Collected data
+-------+
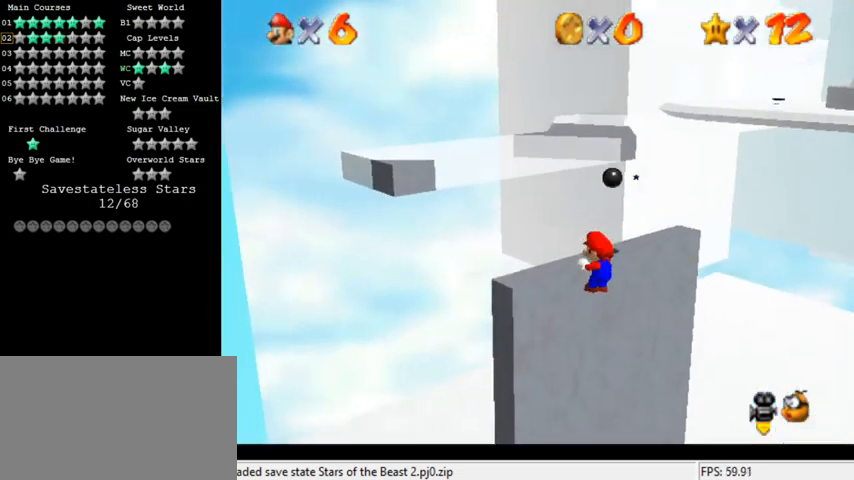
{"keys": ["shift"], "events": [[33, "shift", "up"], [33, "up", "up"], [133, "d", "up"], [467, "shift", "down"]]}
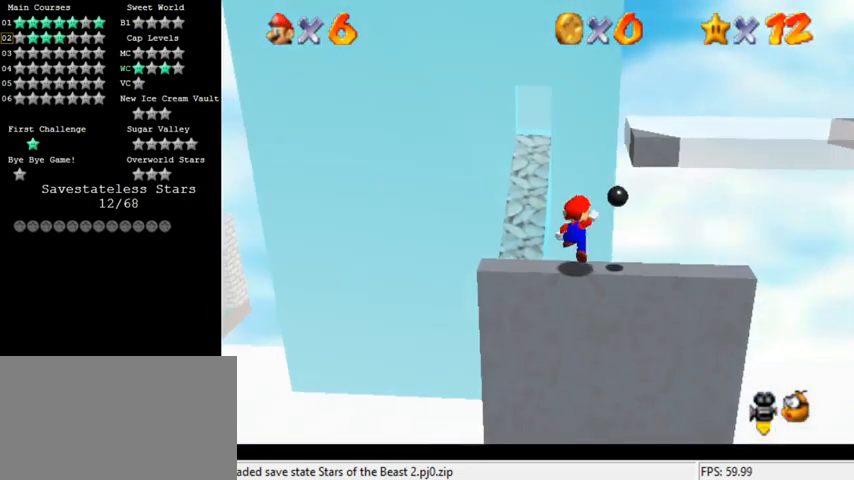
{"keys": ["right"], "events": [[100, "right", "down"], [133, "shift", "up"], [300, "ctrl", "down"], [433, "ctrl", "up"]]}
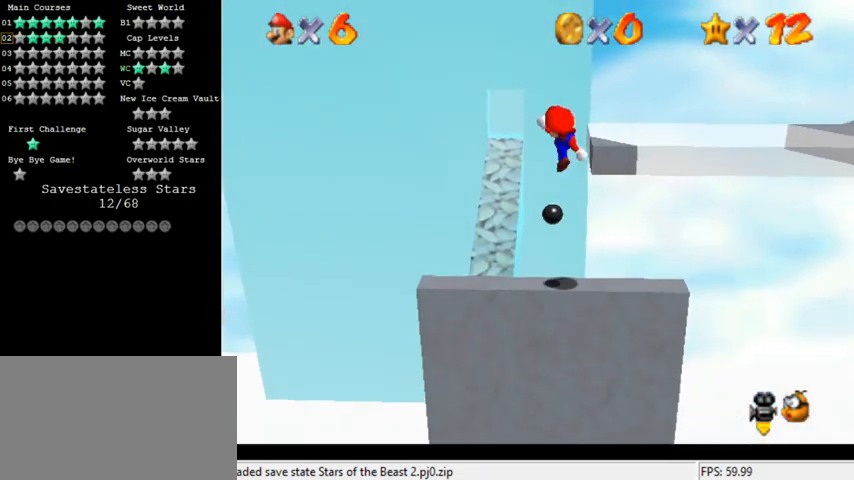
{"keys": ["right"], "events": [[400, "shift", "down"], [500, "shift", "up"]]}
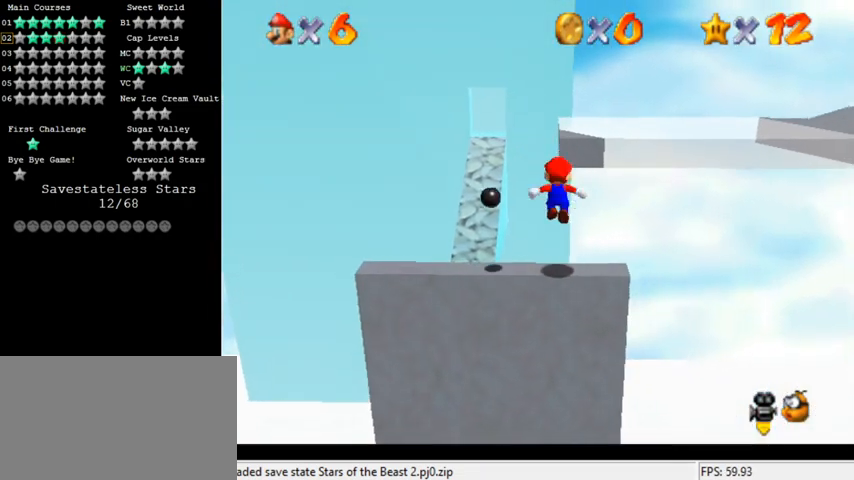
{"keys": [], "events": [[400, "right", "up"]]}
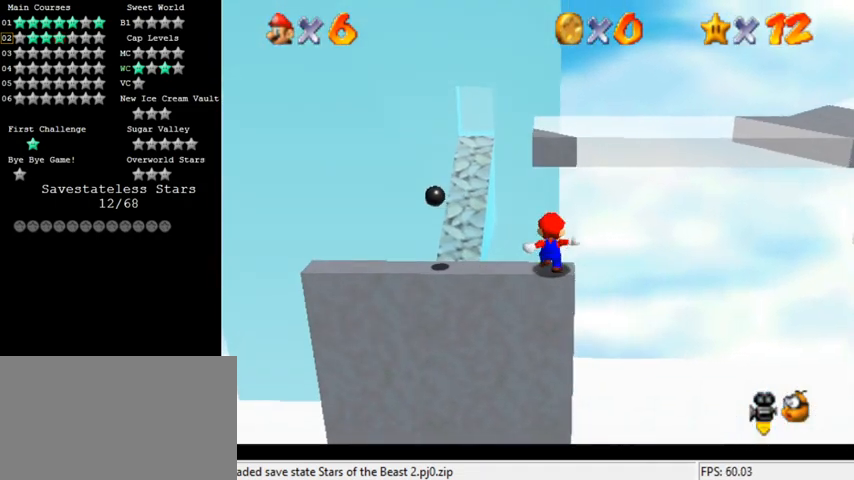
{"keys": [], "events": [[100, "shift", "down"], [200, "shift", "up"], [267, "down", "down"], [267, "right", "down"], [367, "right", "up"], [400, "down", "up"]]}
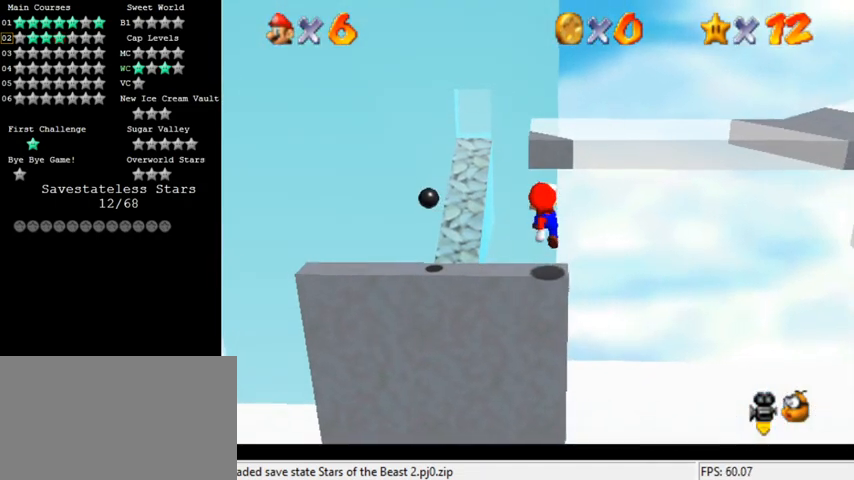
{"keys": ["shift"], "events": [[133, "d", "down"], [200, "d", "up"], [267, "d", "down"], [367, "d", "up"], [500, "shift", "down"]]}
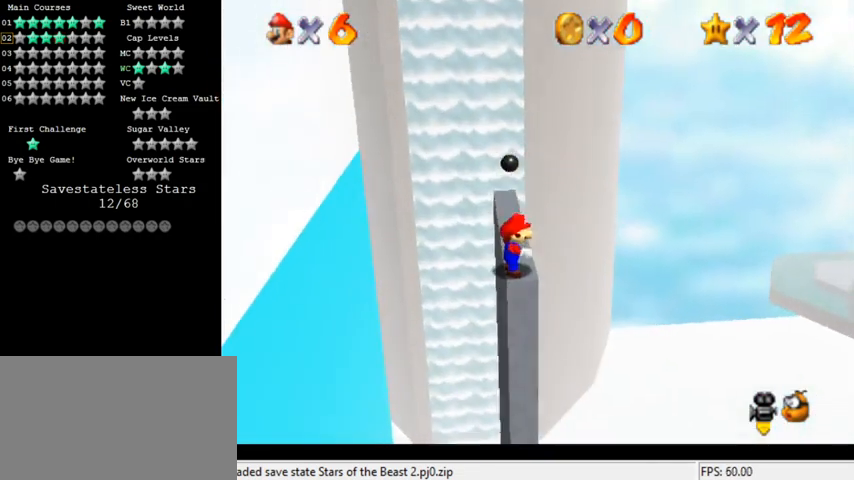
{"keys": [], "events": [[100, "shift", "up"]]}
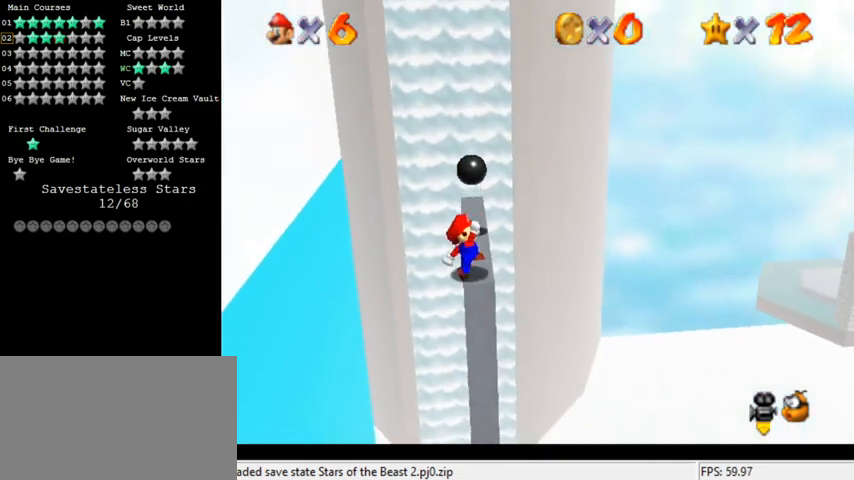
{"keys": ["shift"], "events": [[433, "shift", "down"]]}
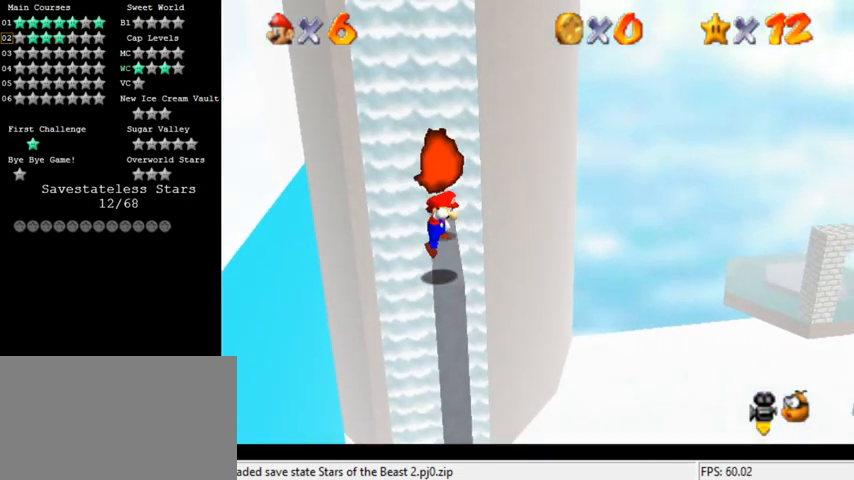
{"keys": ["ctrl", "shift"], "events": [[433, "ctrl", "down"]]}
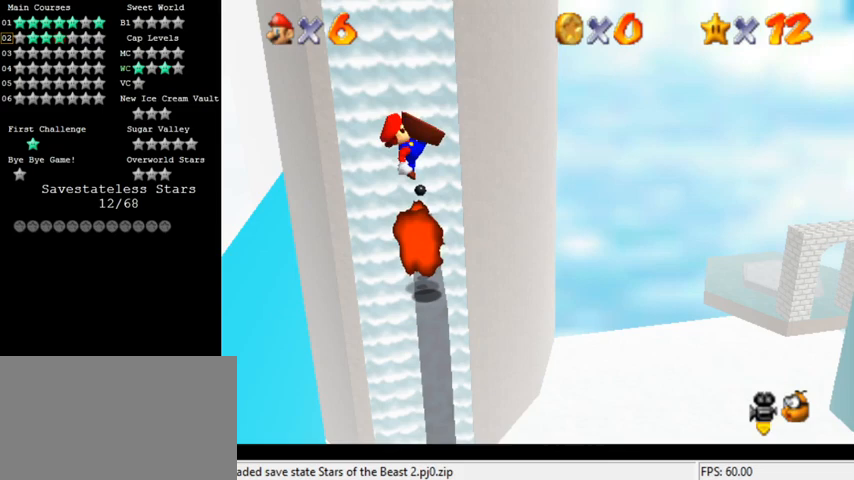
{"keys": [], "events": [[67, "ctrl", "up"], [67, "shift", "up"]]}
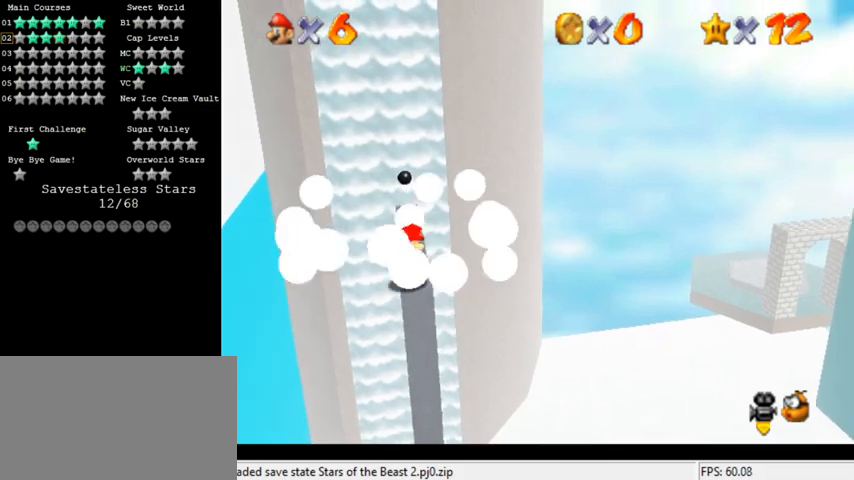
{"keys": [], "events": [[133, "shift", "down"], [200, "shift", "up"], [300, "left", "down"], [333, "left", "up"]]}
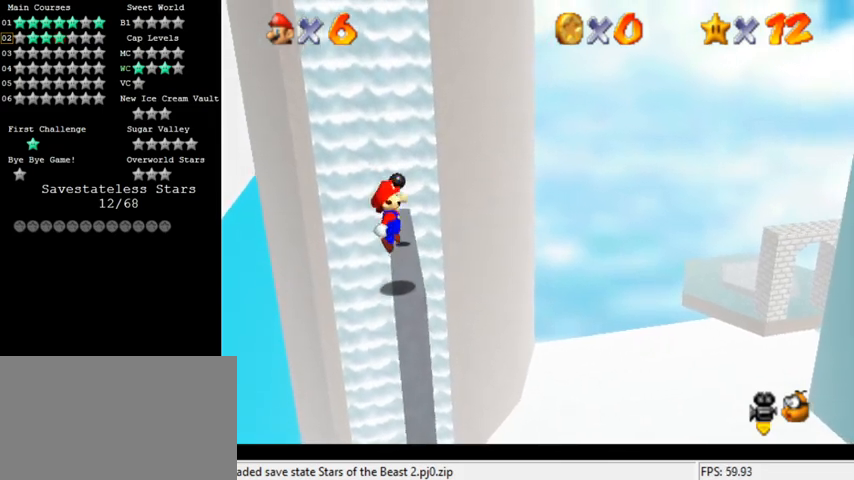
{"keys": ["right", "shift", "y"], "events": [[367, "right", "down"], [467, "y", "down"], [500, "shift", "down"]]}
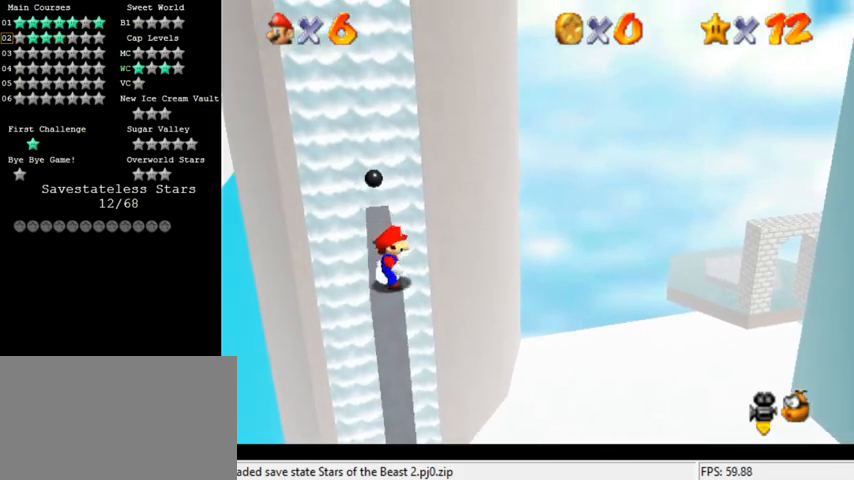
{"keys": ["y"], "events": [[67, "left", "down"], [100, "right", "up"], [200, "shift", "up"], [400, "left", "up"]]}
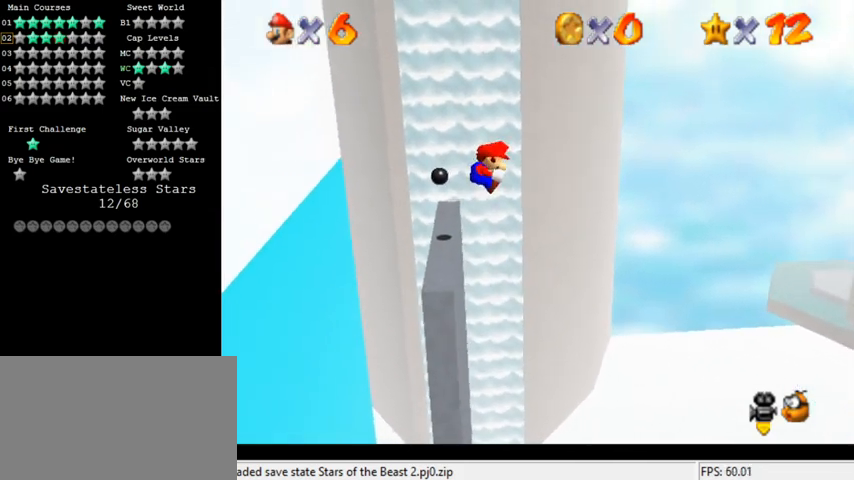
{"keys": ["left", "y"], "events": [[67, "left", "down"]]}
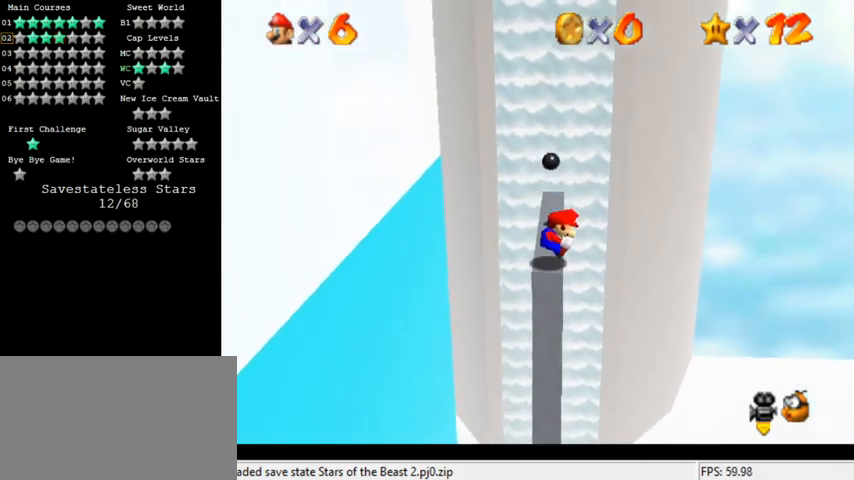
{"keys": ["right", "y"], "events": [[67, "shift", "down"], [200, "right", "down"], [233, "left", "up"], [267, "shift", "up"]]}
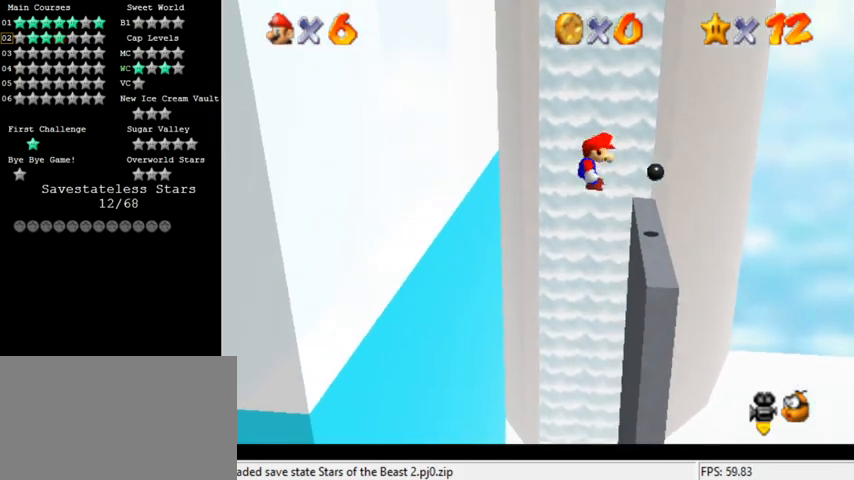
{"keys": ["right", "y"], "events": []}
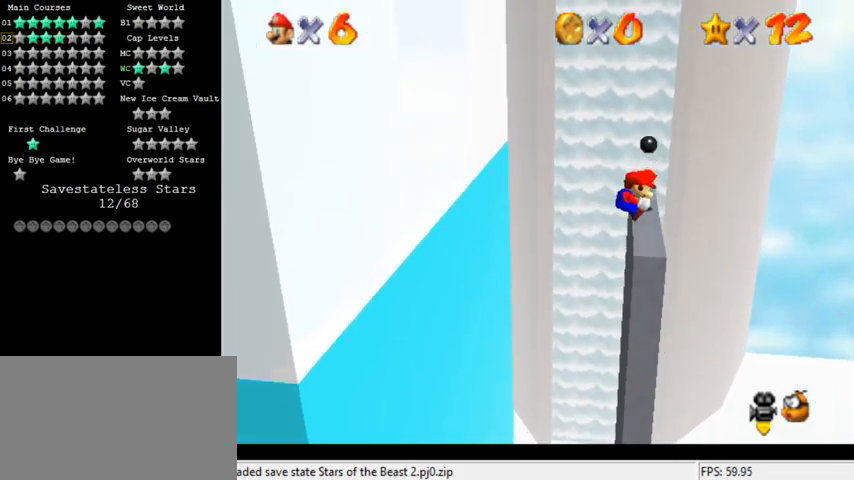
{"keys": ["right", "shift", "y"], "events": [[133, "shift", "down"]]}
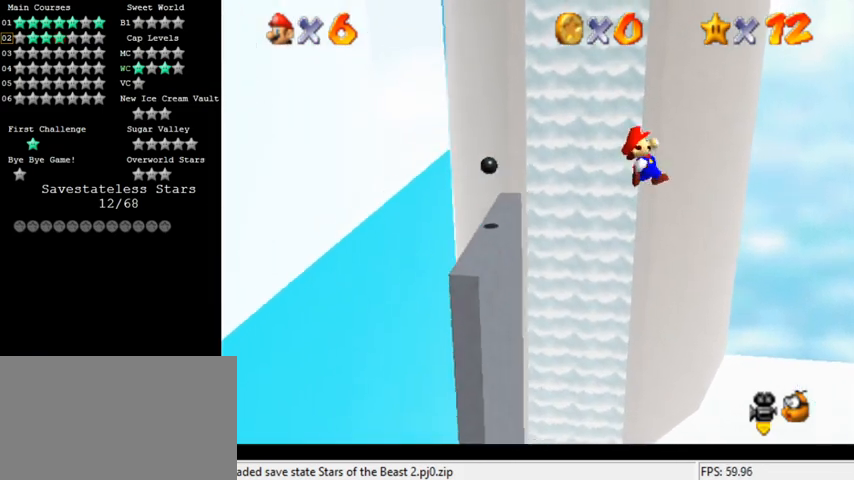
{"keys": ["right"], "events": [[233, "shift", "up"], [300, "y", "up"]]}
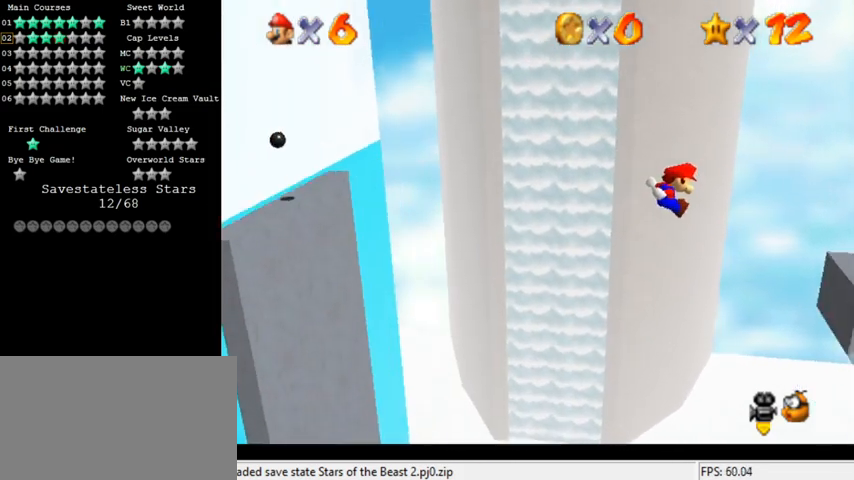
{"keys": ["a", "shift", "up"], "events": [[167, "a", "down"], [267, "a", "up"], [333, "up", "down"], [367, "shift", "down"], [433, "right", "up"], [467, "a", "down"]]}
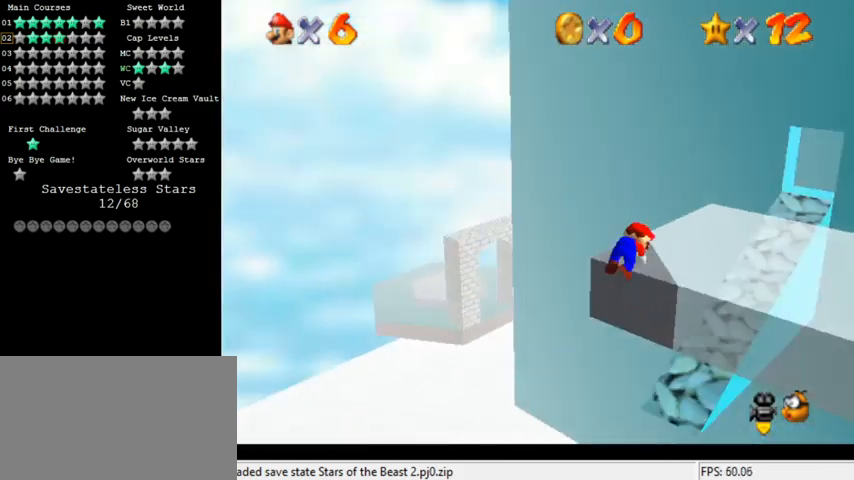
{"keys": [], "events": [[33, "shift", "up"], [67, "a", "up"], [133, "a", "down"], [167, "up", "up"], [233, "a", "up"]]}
+-------+
Description of the task — From the entries above, select each line containing the string "ctrl".

Problem solution —
{"keys": ["right"], "events": [[100, "right", "down"], [133, "shift", "up"], [300, "ctrl", "down"], [433, "ctrl", "up"]]}
{"keys": ["ctrl", "shift"], "events": [[433, "ctrl", "down"]]}
{"keys": [], "events": [[67, "ctrl", "up"], [67, "shift", "up"]]}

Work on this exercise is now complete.